This patch updates the AMD uncore driver to support AMD Family17h
processors. In Family17h, there are two extra last level cache counters.
The counters are, therefore, allocated dynamically based on the family.

The cpu hotplug up callback function is refactored to better manage
failure conditions.

Signed-off-by: Janakarajan Natarajan <Janakarajan.Natarajan@amd.com>
---
 arch/x86/events/amd/uncore.c | 141 +++++++++++++++++++++++++++++++------------
 1 file changed, 104 insertions(+), 37 deletions(-)

diff --git a/arch/x86/events/amd/uncore.c b/arch/x86/events/amd/uncore.c
index 24c8537..7ab92f7 100644
--- a/arch/x86/events/amd/uncore.c
+++ b/arch/x86/events/amd/uncore.c
@@ -22,13 +22,16 @@
 
 #define NUM_COUNTERS_NB		4
 #define NUM_COUNTERS_L2		4
-#define MAX_COUNTERS		NUM_COUNTERS_NB
+#define NUM_COUNTERS_L3		6
 
 #define RDPMC_BASE_NB		6
 #define RDPMC_BASE_LLC		10
 
 #define COUNTER_SHIFT		16
 
+static int num_counters_llc;
+static int num_counters_nb;
+
 static HLIST_HEAD(uncore_unused_list);
 
 struct amd_uncore {
@@ -40,7 +43,7 @@ struct amd_uncore {
 	u32 msr_base;
 	cpumask_t *active_mask;
 	struct pmu *pmu;
-	struct perf_event *events[MAX_COUNTERS];
+	struct perf_event **events;
 	struct hlist_node node;
 };
 
@@ -123,6 +126,9 @@ static int amd_uncore_add(struct perf_event *event, int flags)
 	struct amd_uncore *uncore = event_to_amd_uncore(event);
 	struct hw_perf_event *hwc = &event->hw;
 
+	if (hwc->idx >= uncore->num_counters)

== Given data ==
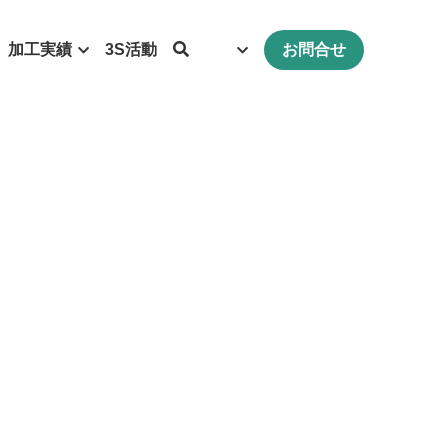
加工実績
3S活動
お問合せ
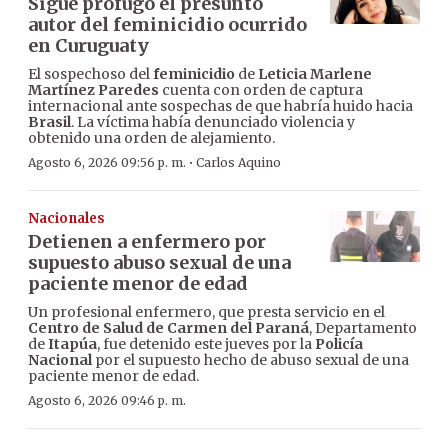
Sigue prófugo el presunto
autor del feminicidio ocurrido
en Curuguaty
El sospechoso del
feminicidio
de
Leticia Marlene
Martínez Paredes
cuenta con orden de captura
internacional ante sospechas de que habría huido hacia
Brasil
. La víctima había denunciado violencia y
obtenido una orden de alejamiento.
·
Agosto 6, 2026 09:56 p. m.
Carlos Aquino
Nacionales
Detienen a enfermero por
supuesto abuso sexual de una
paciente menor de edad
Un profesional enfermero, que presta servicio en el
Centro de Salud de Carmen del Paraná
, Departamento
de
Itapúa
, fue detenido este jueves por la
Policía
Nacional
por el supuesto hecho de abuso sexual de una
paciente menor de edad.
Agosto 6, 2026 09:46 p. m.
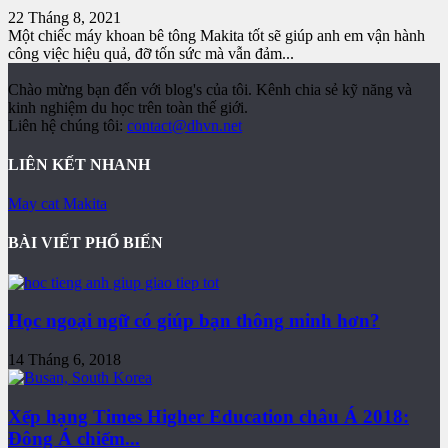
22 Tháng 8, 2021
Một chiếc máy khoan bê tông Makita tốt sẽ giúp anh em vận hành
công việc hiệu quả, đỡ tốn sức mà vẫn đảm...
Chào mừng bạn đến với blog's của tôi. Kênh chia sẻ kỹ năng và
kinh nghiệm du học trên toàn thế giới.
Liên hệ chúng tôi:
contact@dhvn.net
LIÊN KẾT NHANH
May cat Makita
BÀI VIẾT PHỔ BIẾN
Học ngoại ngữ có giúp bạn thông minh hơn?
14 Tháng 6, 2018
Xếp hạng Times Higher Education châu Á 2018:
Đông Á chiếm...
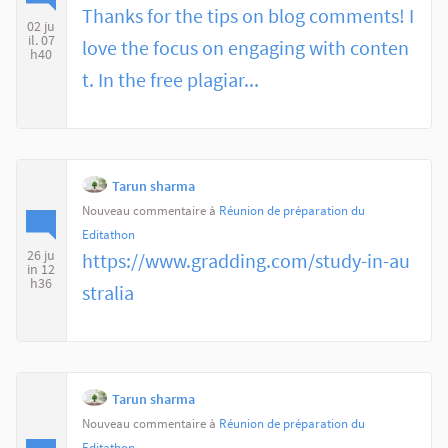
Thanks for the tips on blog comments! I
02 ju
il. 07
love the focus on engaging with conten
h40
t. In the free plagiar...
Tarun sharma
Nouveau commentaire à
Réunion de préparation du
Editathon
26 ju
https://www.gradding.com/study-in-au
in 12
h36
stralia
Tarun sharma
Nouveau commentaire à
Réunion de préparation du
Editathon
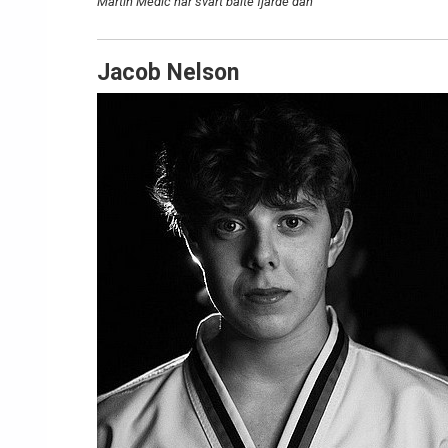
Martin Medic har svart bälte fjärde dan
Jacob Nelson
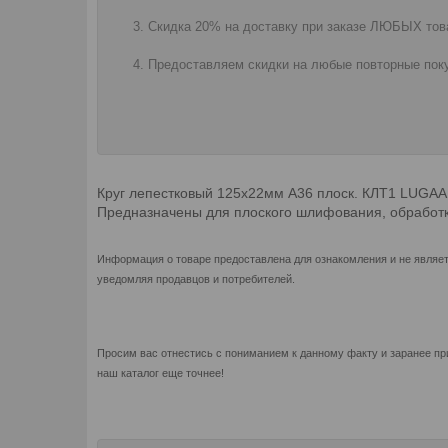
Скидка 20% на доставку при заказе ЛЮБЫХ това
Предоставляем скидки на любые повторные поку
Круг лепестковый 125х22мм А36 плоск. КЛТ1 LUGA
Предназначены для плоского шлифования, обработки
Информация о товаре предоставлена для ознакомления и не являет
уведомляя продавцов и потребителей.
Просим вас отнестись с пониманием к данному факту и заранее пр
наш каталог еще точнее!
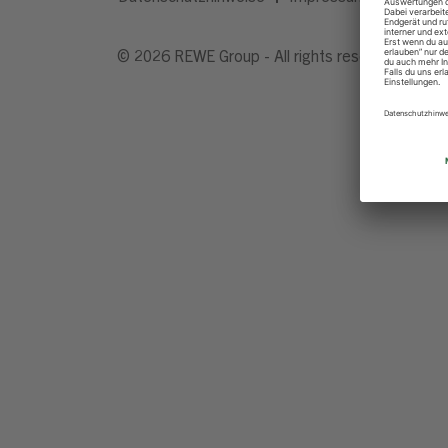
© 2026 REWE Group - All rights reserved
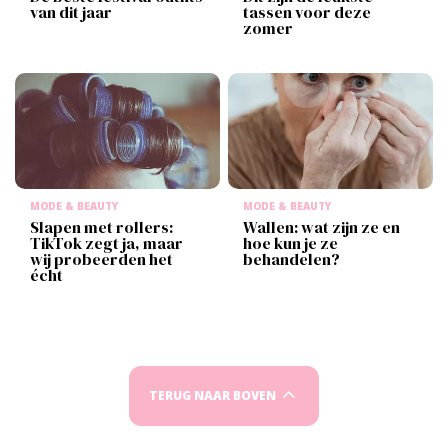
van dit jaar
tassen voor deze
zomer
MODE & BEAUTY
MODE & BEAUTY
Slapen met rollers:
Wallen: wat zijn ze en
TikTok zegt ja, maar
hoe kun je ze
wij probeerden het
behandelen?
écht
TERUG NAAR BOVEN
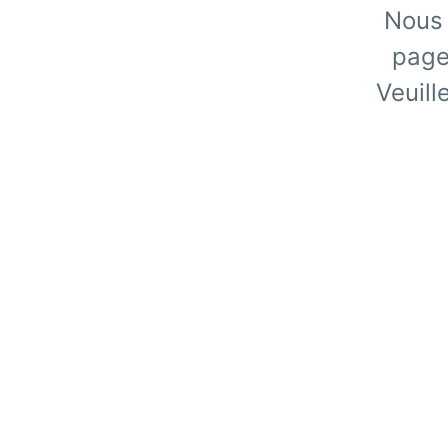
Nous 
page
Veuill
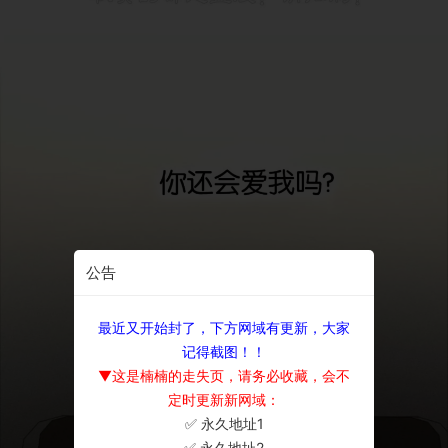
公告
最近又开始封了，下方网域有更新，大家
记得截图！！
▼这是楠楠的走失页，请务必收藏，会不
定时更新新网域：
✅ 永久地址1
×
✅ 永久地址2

== Directions ==
a - For the patch above, say whether each statement agrees with it. (i) Family17h processors have two extra last level cache counters. (ii) The cpu hotplug down callback function is refactored. (iii) One file is changed, with 104 insertions and 37 deletions. Answer yes or no for each, quoting the deciding words of the patch.
b - In the records, start at the line that has "Sigue prófugo el presunto" and end after the line that has "Agosto 6, 2026 09:46 p. m.". Format those lines as a JSON list of strings, one string per line, leaving out blank lines.

== Problem solutions ==
a -
(i) Yes: "In Family17h, there are two extra last level cache counters."
(ii) No: "The cpu hotplug up callback function is refactored to better manage failure conditions."
(iii) Yes: "1 file changed, 104 insertions(+), 37 deletions(-)"

b -
[
  "Sigue prófugo el presunto",
  "autor del feminicidio ocurrido",
  "en Curuguaty",
  "El sospechoso del",
  "feminicidio",
  "de",
  "Leticia Marlene",
  "Martínez Paredes",
  "cuenta con orden de captura",
  "internacional ante sospechas de que habría huido hacia",
  "Brasil",
  ". La víctima había denunciado violencia y",
  "obtenido una orden de alejamiento.",
  "·",
  "Agosto 6, 2026 09:56 p. m.",
  "Carlos Aquino",
  "Nacionales",
  "Detienen a enfermero por",
  "supuesto abuso sexual de una",
  "paciente menor de edad",
  "Un profesional enfermero, que presta servicio en el",
  "Centro de Salud de Carmen del Paraná",
  ", Departamento",
  "de",
  "Itapúa",
  ", fue detenido este jueves por la",
  "Policía",
  "Nacional",
  "por el supuesto hecho de abuso sexual de una",
  "paciente menor de edad.",
  "Agosto 6, 2026 09:46 p. m."
]